Mağdurlar: 1- E.C., 2- E.O., 3- Ü.K., 4- C.E., 5- F.Ş., 6- S.B., 7- İ.B., 8- S.Ş.
Katılanlar : 1- B.İ., 2- M.U.
Sanık : H.A.
O L A Y : Kırklareli 55. Mknz. P. Tug. Loj. Ds. Sah. Hiz. Bl. Komutanlığı emrinde takım komutanı olarak görevli sanık S.S. İkm. Üçvş. H.A.’ın, Ağustos-Eylül-Ekim 2008 tarihlerinde, kışla içerisinde cep telefonu bulundurmanın ve kullanmanın suç olması nedeniyle aynı Komutanlık emrinde görevli mağdur İkm. Er M.U., İkm. Er B.İ. ve Ulş. Er E.C.’ın üzerlerini arayıp bulduğu, İkm. Er Erdal Orunç, İkm. Er Ü.K. ve İkm. Er C.E.’in yataklarından aldığı, Ulş. Er F.Ş.ve İkm. Er S.B.’nın konuşurken görüp aldığı, P. Er İ.B.’in dolabından aldığı ve İkm. Er S.Ş.’un sigara paketinde görüp aldığı cep telefonlarının sim kartlarını çıkartarak sahiplerine verdiği, tutanak tutmadığı, bölük komutanına bildirmediği ve telefonlarını isteyen mağdurlara sırasıyla, “bölük astsubayına verirsem ceza alırsın”, “bir güzellik yap vereyim”, “üçte birini ver”, “mahkemeye verseydim daha mı iyiydi”, “kırmızı kar yağınca veririm”, “kafamı kızdırırsan seni askeri mahkemeye veririm”, “askerliğin bitene kadar bende kalacak”, “bakarız” dediği ve telefonlarını vermediği, mağdur Ü.K.’nin telefonunu verip “bir daha yakalatma” diyerek aldırdığı sigaranın parasını vermediği, mağdur S.B.’ya başka bir telefonu 50 TL paraya sattığı, soruşturma başladığında telefonları birliğe teslim ettiği, böylece görevinin sağladığı nüfuzu kötüye kullanarak kendisine yarar sağladığı ve mağdurlar üzerinde manevi baskı yaparak icbar suretiyle irtikap suçunu işlediği ileri sürülerek, eylemine uyan Türk Ceza Kanunu’nun 250/1. maddesi uyarınca ayrı ayrı cezalandırılması istemiyle 54. Mekanize Piyade Tugay Komutanlığı Askeri Savcılığı’nın 11.5.2009 gün ve E:2009/159, K:2009/174 sayılı iddianamesiyle kamu davası açılmıştır.
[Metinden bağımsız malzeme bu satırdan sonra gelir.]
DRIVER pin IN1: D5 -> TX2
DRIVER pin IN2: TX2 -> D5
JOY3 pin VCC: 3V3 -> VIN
54. MEKANİZE PİYADE TUGAY KOMUTANLIĞI ASKERİ MAHKEMESİ: 12.12.2012 gün ve E:2012/143, K:2012/275 sayıyla; sanığa yüklenen eylemin askeri suç olmaması ve sanığın yargılama aşamasında Türk Silahlı Kuvvetleri ile ilişiğinin kesilmiş olması nedeniyle 353 sayılı Kanun’un 17. maddesi uyarınca sanığın yargılama görevinin adli yargı yerine ait olduğu gerekçesiyle görevsizlik kararı vermiş, temyiz edilmeyen karar kesinleşerek, dava dosyası Kırklareli Ağır Ceza Mahkemesi’ne gönderilmiştir.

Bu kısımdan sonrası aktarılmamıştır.